Deux associations portent plainte contre le préfet de Paris pour discrimination homophobe à l’adoption

Michel Cadot, préfet d'Île-de-France et de Paris, en juin 2019. / © IP3 PRESS/MAXPPP
Michel Cadot, préfet d'Île-de-France et de Paris, en juin 2019. / © IP3 PRESS/MAXPPP

Ces associations portent plainte contre le préfet suite à la démission d'une élue parisienne du Conseil de famille. Elle affirme que depuis 2013, "aucun enfant n’a été confié à un couple de même sexe" dans la capitale. La préfecture explique qu'elle ne choisit pas les familles retenues.

Par Marc Taubert

Tout est parti de la démission d'une élue parisienne, Léa Filoche (Génération.s), du Conseil de famille parisien, le 8 novembre dernier. Dans un communiqué, elle affirme ne plus "cautionner, au nom de la Ville de Paris, ces décisions rétrogrades, prises par des personnes tenantes de l'orthodoxie familiale, déconnectées de la réalité de notre ville et de notre société, au détriment de l'intérêt de l'enfant".
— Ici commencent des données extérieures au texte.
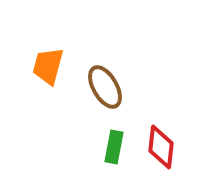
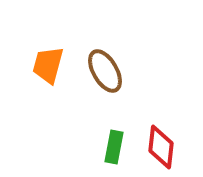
orange trapezoid: moved 1 px up
brown ellipse: moved 16 px up
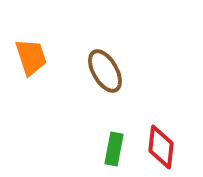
orange trapezoid: moved 17 px left, 8 px up; rotated 147 degrees clockwise
green rectangle: moved 2 px down
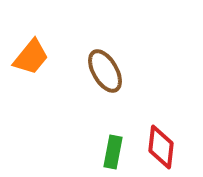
orange trapezoid: rotated 57 degrees clockwise
green rectangle: moved 1 px left, 3 px down
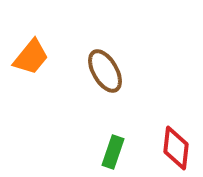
red diamond: moved 15 px right, 1 px down
green rectangle: rotated 8 degrees clockwise
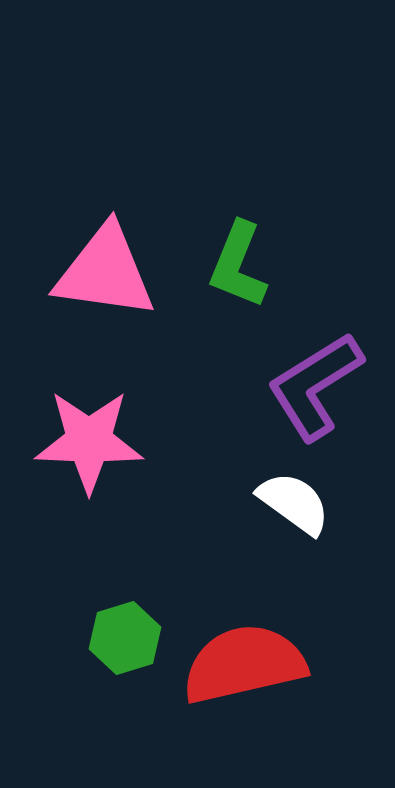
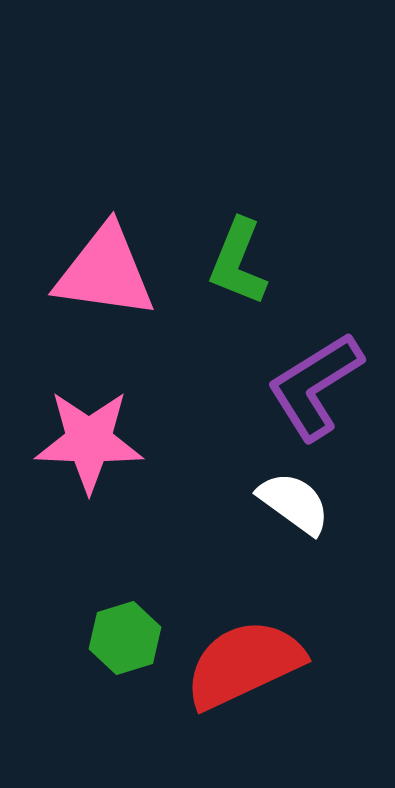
green L-shape: moved 3 px up
red semicircle: rotated 12 degrees counterclockwise
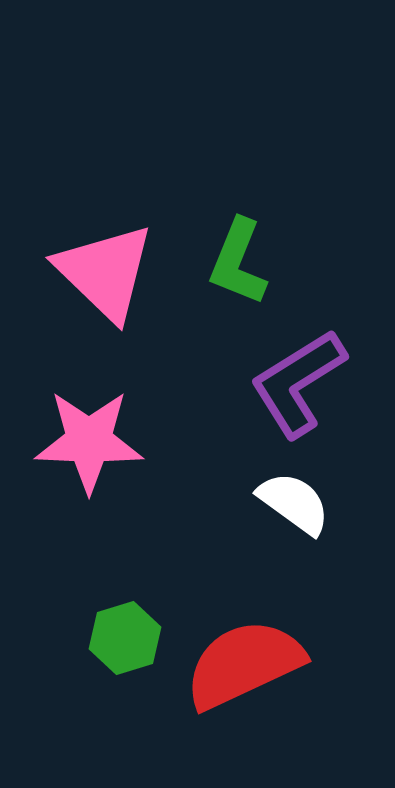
pink triangle: rotated 36 degrees clockwise
purple L-shape: moved 17 px left, 3 px up
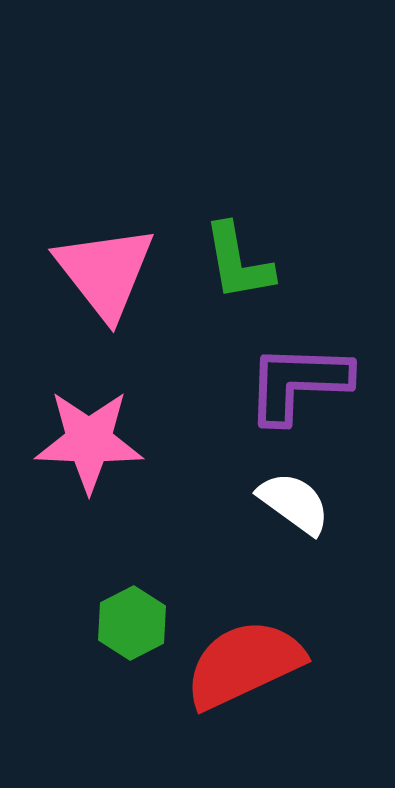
green L-shape: rotated 32 degrees counterclockwise
pink triangle: rotated 8 degrees clockwise
purple L-shape: rotated 34 degrees clockwise
green hexagon: moved 7 px right, 15 px up; rotated 10 degrees counterclockwise
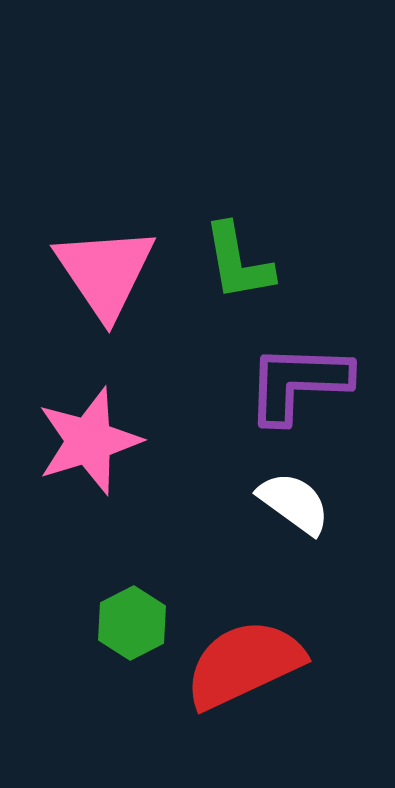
pink triangle: rotated 4 degrees clockwise
pink star: rotated 19 degrees counterclockwise
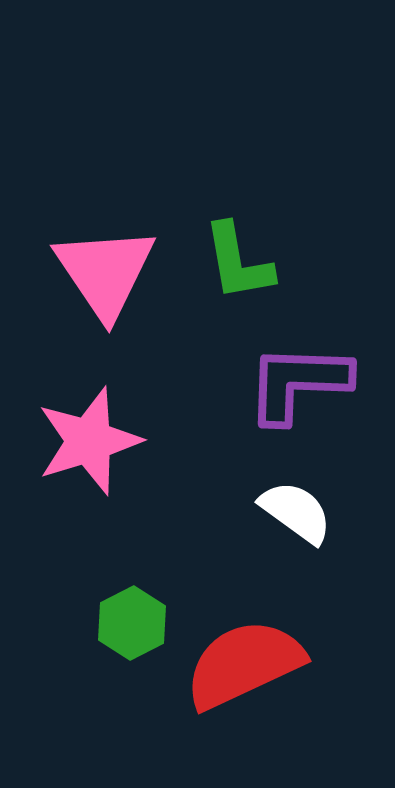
white semicircle: moved 2 px right, 9 px down
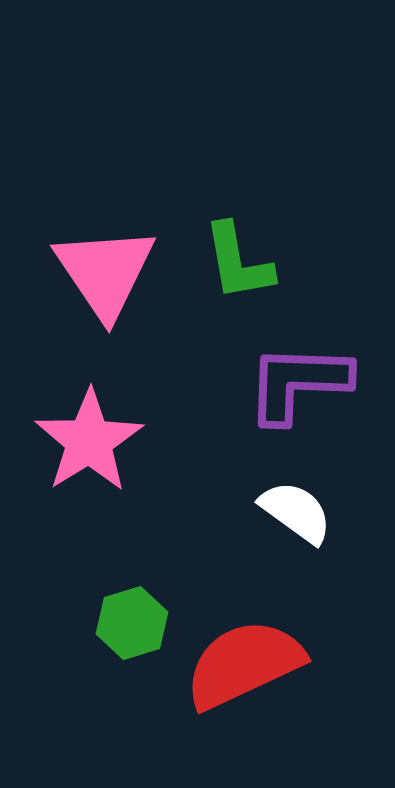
pink star: rotated 15 degrees counterclockwise
green hexagon: rotated 10 degrees clockwise
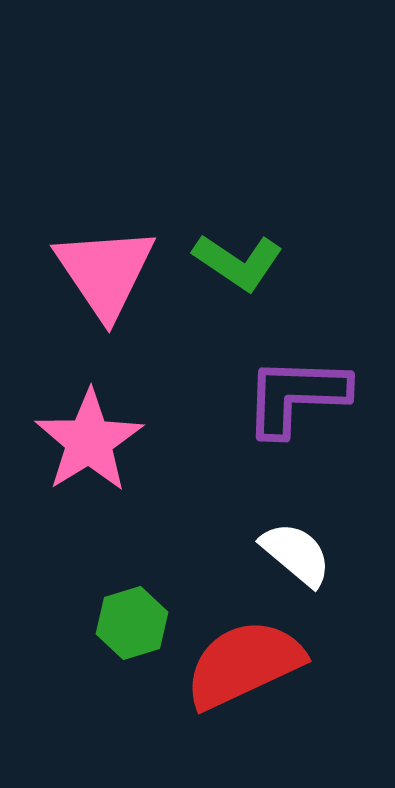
green L-shape: rotated 46 degrees counterclockwise
purple L-shape: moved 2 px left, 13 px down
white semicircle: moved 42 px down; rotated 4 degrees clockwise
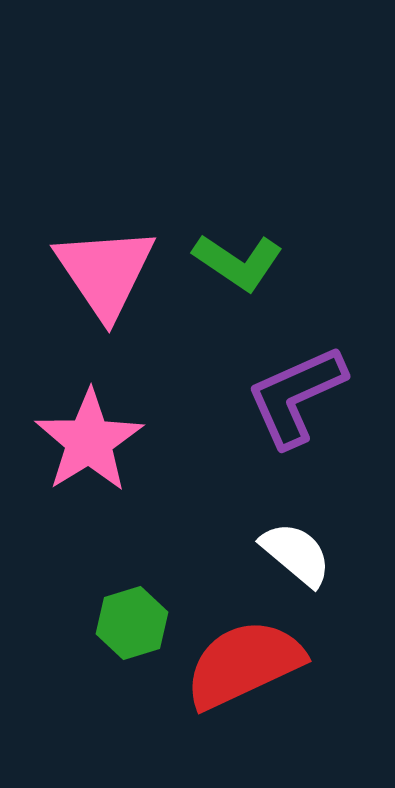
purple L-shape: rotated 26 degrees counterclockwise
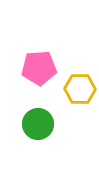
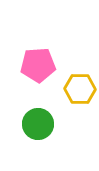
pink pentagon: moved 1 px left, 3 px up
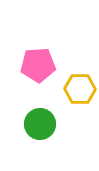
green circle: moved 2 px right
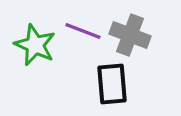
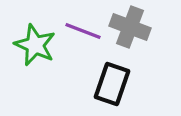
gray cross: moved 8 px up
black rectangle: rotated 24 degrees clockwise
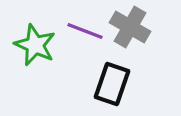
gray cross: rotated 9 degrees clockwise
purple line: moved 2 px right
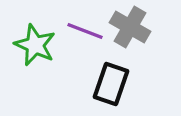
black rectangle: moved 1 px left
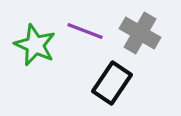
gray cross: moved 10 px right, 6 px down
black rectangle: moved 1 px right, 1 px up; rotated 15 degrees clockwise
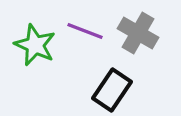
gray cross: moved 2 px left
black rectangle: moved 7 px down
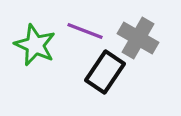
gray cross: moved 5 px down
black rectangle: moved 7 px left, 18 px up
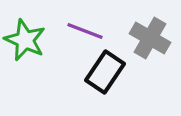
gray cross: moved 12 px right
green star: moved 10 px left, 5 px up
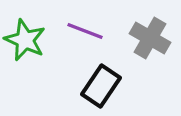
black rectangle: moved 4 px left, 14 px down
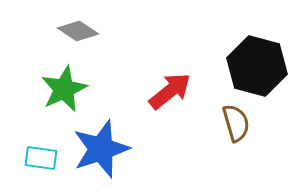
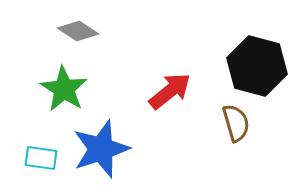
green star: rotated 15 degrees counterclockwise
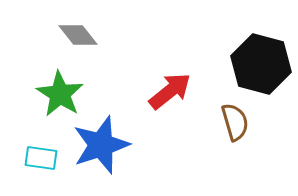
gray diamond: moved 4 px down; rotated 18 degrees clockwise
black hexagon: moved 4 px right, 2 px up
green star: moved 4 px left, 5 px down
brown semicircle: moved 1 px left, 1 px up
blue star: moved 4 px up
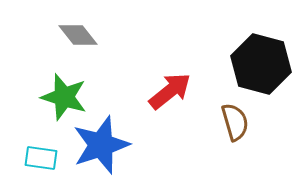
green star: moved 4 px right, 3 px down; rotated 15 degrees counterclockwise
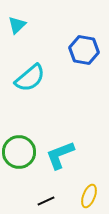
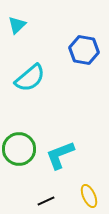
green circle: moved 3 px up
yellow ellipse: rotated 45 degrees counterclockwise
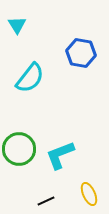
cyan triangle: rotated 18 degrees counterclockwise
blue hexagon: moved 3 px left, 3 px down
cyan semicircle: rotated 12 degrees counterclockwise
yellow ellipse: moved 2 px up
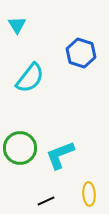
blue hexagon: rotated 8 degrees clockwise
green circle: moved 1 px right, 1 px up
yellow ellipse: rotated 20 degrees clockwise
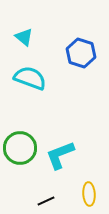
cyan triangle: moved 7 px right, 12 px down; rotated 18 degrees counterclockwise
cyan semicircle: rotated 108 degrees counterclockwise
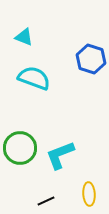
cyan triangle: rotated 18 degrees counterclockwise
blue hexagon: moved 10 px right, 6 px down
cyan semicircle: moved 4 px right
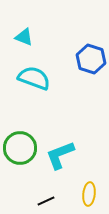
yellow ellipse: rotated 10 degrees clockwise
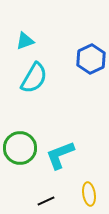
cyan triangle: moved 1 px right, 4 px down; rotated 42 degrees counterclockwise
blue hexagon: rotated 16 degrees clockwise
cyan semicircle: rotated 100 degrees clockwise
yellow ellipse: rotated 15 degrees counterclockwise
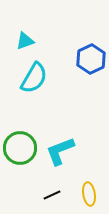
cyan L-shape: moved 4 px up
black line: moved 6 px right, 6 px up
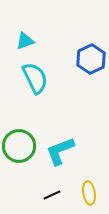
cyan semicircle: moved 1 px right; rotated 56 degrees counterclockwise
green circle: moved 1 px left, 2 px up
yellow ellipse: moved 1 px up
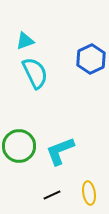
cyan semicircle: moved 5 px up
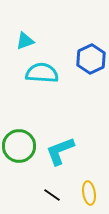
cyan semicircle: moved 7 px right; rotated 60 degrees counterclockwise
black line: rotated 60 degrees clockwise
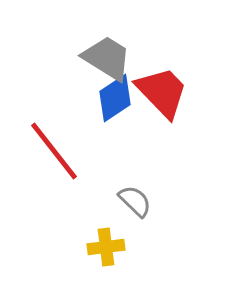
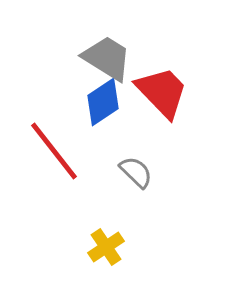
blue diamond: moved 12 px left, 4 px down
gray semicircle: moved 1 px right, 29 px up
yellow cross: rotated 27 degrees counterclockwise
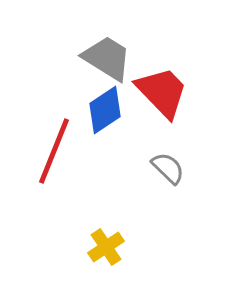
blue diamond: moved 2 px right, 8 px down
red line: rotated 60 degrees clockwise
gray semicircle: moved 32 px right, 4 px up
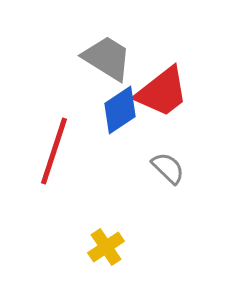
red trapezoid: rotated 96 degrees clockwise
blue diamond: moved 15 px right
red line: rotated 4 degrees counterclockwise
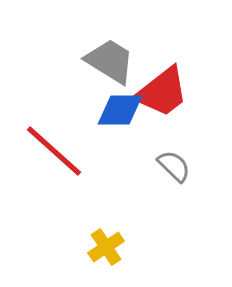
gray trapezoid: moved 3 px right, 3 px down
blue diamond: rotated 33 degrees clockwise
red line: rotated 66 degrees counterclockwise
gray semicircle: moved 6 px right, 2 px up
Les Conseils de famille des pupilles de l’État sont chargés de placer les enfants orphelins. A Paris, il siège tous les mois. Or selon l'élue, "comme tous les mois depuis près de 6 ans aucun enfant n’a été confié à un couple de même sexe", soit la date d'adoption de la loi du mariage et de l'adoption aux couples homosexuels.

Les associations Mousse et Stop Homophobie ont donc décidé de porter plainte, au pénal, contre Michel Cadot, préfet de Paris "en raison des discriminations homophobes commises dans le cadre des procédures d’adoption".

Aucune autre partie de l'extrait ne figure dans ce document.